"They've been making a dead set for our balloons all week," said an English soldier after the German 'plane had been driven away.
"If they get the balloon does that mean that they get the observer?" I asked in my ignorance.
"Lord bless you no," said the soldier. "No danger for 'im, sir. He just jumps out with a parachute."
Next we turned our attention to the big gun firing. We could see the flash of the guns of both sides and hear the whistle of the shells. After the flash one might mark the result if he had a sharp eye. There was no trouble in following the progress of one particular British shell for an instant after the flash a high column of smoke arose above a town which the Germans held. A minute or so later we had our own column for a German shell hit one of the many munition dumps scattered about behind the British front. Our own hill was pocked with shell holes and the tower near which we stood was nibbled nigh to bits and we had a wakeful, stimulating feeling that almost any minute something might drop on or near us. The Tommy with whom we shared the view undeceived us.
"This hill!" he said. "Why there was a time when it was as much as your life was worth to stand up here and now the place's nothing but a bloomin' Cook's tour resort."
Our last day with the army was spent at the University of Death and Destruction where the men from England take their final courses in warfare. We began with a class which was having a lesson in defense against bombs. A tin can exploded at the feet of a Scotchman and peppered his bare legs. Five hundred soldiers roared with laughter, for the man in the kilt had flunked his recitation in "Trench Raiding." Officially the Scot was dead, for the tin can represented a German bomb. They were cramming for war in the big training camp and they played roughly. The imitation bombs carried a charge of powder generous enough to insure wholesome respect. The Scot, indeed, had to retire to have a dressing made.
The trench in which the class was hard at work was perfect in almost every detail, save that it lacked a back wall. This was removed for the sake of the audience. An instructor stood outside and every now and again he would toss a bomb at his pupils. He played no favorites. The good and the bad scholar each had his chance. In order to pass the course the soldier had to show that he knew what to do to meet the bomb attack. He might take shelter in the traverse; he might kick the bomb far away; or, with a master's degree in view, he might pick up the imitation bomb and hurl it far away before it could explode. Speed and steady nerves were required for this trick. An explosion might easily blow off a finger or two. Yet, after all, it was practice. Later there might be other bombs designed for bigger game than fingers.

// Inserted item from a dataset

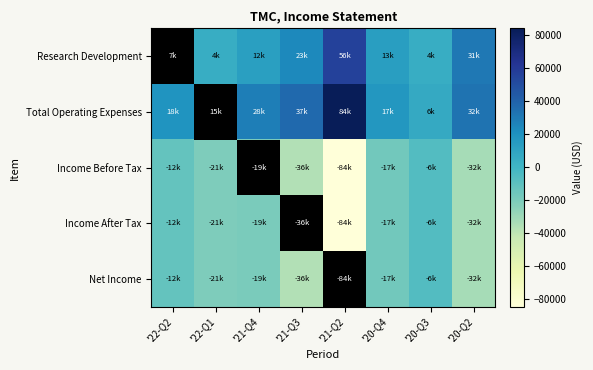

Between '22-Q1 and '20-Q4, which is larger?

'20-Q4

We followed the students from bombs to bayonets. The men with the cold steel were charging into dummies marked with circles to represent spots where hits were likely to be vital. It looked for all the world like football practice and the men went after the dummies as the tacklers used to do at Soldiers' Field of an afternoon when the coach had pinned blue sweaters and white "Y's" on the straw men. There was the same severely serious spirit. In a larger field a big class was having instruction in attack. Before them were three lines of trenches protected by barbed wire ankle high. At a signal they left their trench and darted forward to the next one. Here they paused for a moment and then set sail for the second trench. At another signal they were out of that and into a third trench. From here they blazed away at some targets on the hill representing Germans and consolidated their positions. Instructors followed the charge along the road which bordered the instruction field. They mingled praise and blame, but ever they shouted for speed. "Make this go now," would be the cry, and to a luckless wight who had been upset by barbed wire and sent sprawling: "What do you mean by lying there, anyhow?"

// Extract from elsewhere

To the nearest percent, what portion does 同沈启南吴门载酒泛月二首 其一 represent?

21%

It was a New Zealand company which I saw, and in the class were a number of Maoris. These were fine, husky men of the type seen in the Hawaiian Islands. All played the game hard, but none seemed so imaginatively stirred by it as the Maoris. They were fairly carried away by the enthusiasm of a charge, and left their trenches each time shouting at top voice. The capture of the third trench by no means satisfied them. They wanted to go on and on. If the officer had not called a halt there's no telling but that they might have invaded the next field and bayoneted the bombardiers. Over the hill there was a rattle of machine guns and beyond that a more scattering volume of musketry. We stopped and watched the men at their rifle practice.
"You wouldn't believe it," said the instructor, "but we've got to keep hammering it home to men that rifles are meant to shoot with. For a time you heard nothing but bayonets. A gun might have been nothing more than a pike. Later everything was bombs, and sometimes soldiers just stood and waited till the Boches got close, so that they could peg something at 'em. But when these men go away they're going to know that the bombs and the bayonet are the frill. It's the shooting that counts."